Provided passage:
==============================

Chapter 11 Basic Features and Operations of the R Language

In this chapter, you will learn about basic features of the R language along with key bits of terminology. Think of this chapter as the “gentle introduction to R” that nearly every book on R includes. Also, it is completely fine if you don’t fully grasp certain concepts and functions upon completing this chapter. We will revisit many of these concepts and functions in the HR context in subsequent chapters. Until then, use this chapter as an opportunity to practice writing R code.

11.1 Video Tutorial

When exploring the basic features, operations, and functions feel free to follow along with the written tutorial below or to check out the video. In the video, I offer an abbreviated version of what’s covered in the written tutorial and focus on what I think most beginners need to know and understand early on about R. In the written tutorial, I get into some functions and operations that probably won’t become relevant until further along in your learning of using R as tool for HR analytics.

Link to video tutorial: https://youtu.be/yHbVbHEjhLQ

11.2 Functions & Packages Introduced

Function Package
print base R
class base R
str base R
install.packages base R
library base R
is.numeric base R
is.integer base R
is.character base R
is.logical base R
as.Date base R
as.POSIXct base R
c base R
data.frame base R
names base R

11.3 R as a Calculator

In its simplest form, R is a calculator. You can use R to carry out basic arithmetic, algebra, and other mathematical operations. The arithmetic operators in R are + (addition), - (subtraction), * (multiplication), / (division), ^ (exponent), and sqrt (square root). Below, you will find an example of these different arithmetic operators in action. In this book, lines of output are preceded by double hashtags (##); however, in your own R Console, you will not see the double hashtags before your output – unless, that is, you use double hashtags before your lines of script annotations.

3 + 2
## [1] 5
3 - 2
## [1] 1
3 * 2
## [1] 6
3 / 2
## [1] 1.5
3 ^ 2
## [1] 9
sqrt(3)
## [1] 1.732051

Note how the six lines of output we generated (see above) appear in the same order in your Console; relatedly, remember that in R (like many other languages) the order of operations is important.

==============================

Entries provided:
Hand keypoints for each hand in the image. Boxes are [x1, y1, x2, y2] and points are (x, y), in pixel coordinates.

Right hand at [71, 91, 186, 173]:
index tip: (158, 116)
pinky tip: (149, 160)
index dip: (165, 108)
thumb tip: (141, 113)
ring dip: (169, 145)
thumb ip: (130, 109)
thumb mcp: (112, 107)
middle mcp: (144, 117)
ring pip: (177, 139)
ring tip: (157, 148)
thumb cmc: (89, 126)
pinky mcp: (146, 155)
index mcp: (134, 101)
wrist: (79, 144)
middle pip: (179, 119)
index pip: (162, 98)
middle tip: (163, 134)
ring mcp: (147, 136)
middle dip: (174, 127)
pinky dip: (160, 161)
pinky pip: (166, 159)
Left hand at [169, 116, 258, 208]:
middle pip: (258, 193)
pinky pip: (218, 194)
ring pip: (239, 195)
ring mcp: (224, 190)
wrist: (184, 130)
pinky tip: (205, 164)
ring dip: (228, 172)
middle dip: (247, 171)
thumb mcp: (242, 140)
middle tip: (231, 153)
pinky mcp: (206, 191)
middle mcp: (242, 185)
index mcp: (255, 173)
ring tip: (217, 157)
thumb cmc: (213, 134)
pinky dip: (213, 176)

==============================

Required action 1:
Copy the passage of the R language chapter starting with "Note how the" and going on through "operations is important.", keeping every word and mark unchanged.
Required action 2:
Carry on the R language chapter by writing what comes after its final sentence.
The listing is drawn from an unrelated source.

Answer space 1:
Note how the six lines of output we generated (see above) appear in the same order in your Console; relatedly, remember that in R (like many other languages) the order of operations is important.

Answer space 2:
In R it doesn’t matter whether there are spaces between the numeric values and the arithmetic operators. As such, we can write our code as follows and arrive at the same output.

3+2
## [1] 5
3-2
## [1] 1
3*2
## [1] 6
3/2
## [1] 1.5
3^2
## [1] 9
sqrt(3)
## [1] 1.732051

11.4 Functions

A function refers to an integrated set of instructions that can be applied consistently. Some functions also accept arguments, where an argument is used to further refine the instructions and resulting operations of the function. In R we can use functions that come standard from base R or functions that come from downloadable packages. Let’s take a look at the print function that comes standard with base R, which means that we don’t need a special package to access the function. This won’t be terribly exciting, but we can enter 3 as an argument within the print function parentheses; in general, arguments will appear within the inclusive parentheses.

print(3)
## [1] 3

Note how the print function simply “printed” the numeric value 3 that we entered.

We can also do the classic - yet super cliche - “Hello world!” example to illustrate how R and the print function handle text/character/string data; except, let’s change it to "Hello HR Analytics!".

print("Hello HR Analytics!")
## [1] "Hello HR Analytics!"

Note how we have to put text/character/string data in quotation marks. We can use double (" ") or single quotes (' '). Some people prefer double quotes and some prefer single quotes. I happen to prefer double quotes.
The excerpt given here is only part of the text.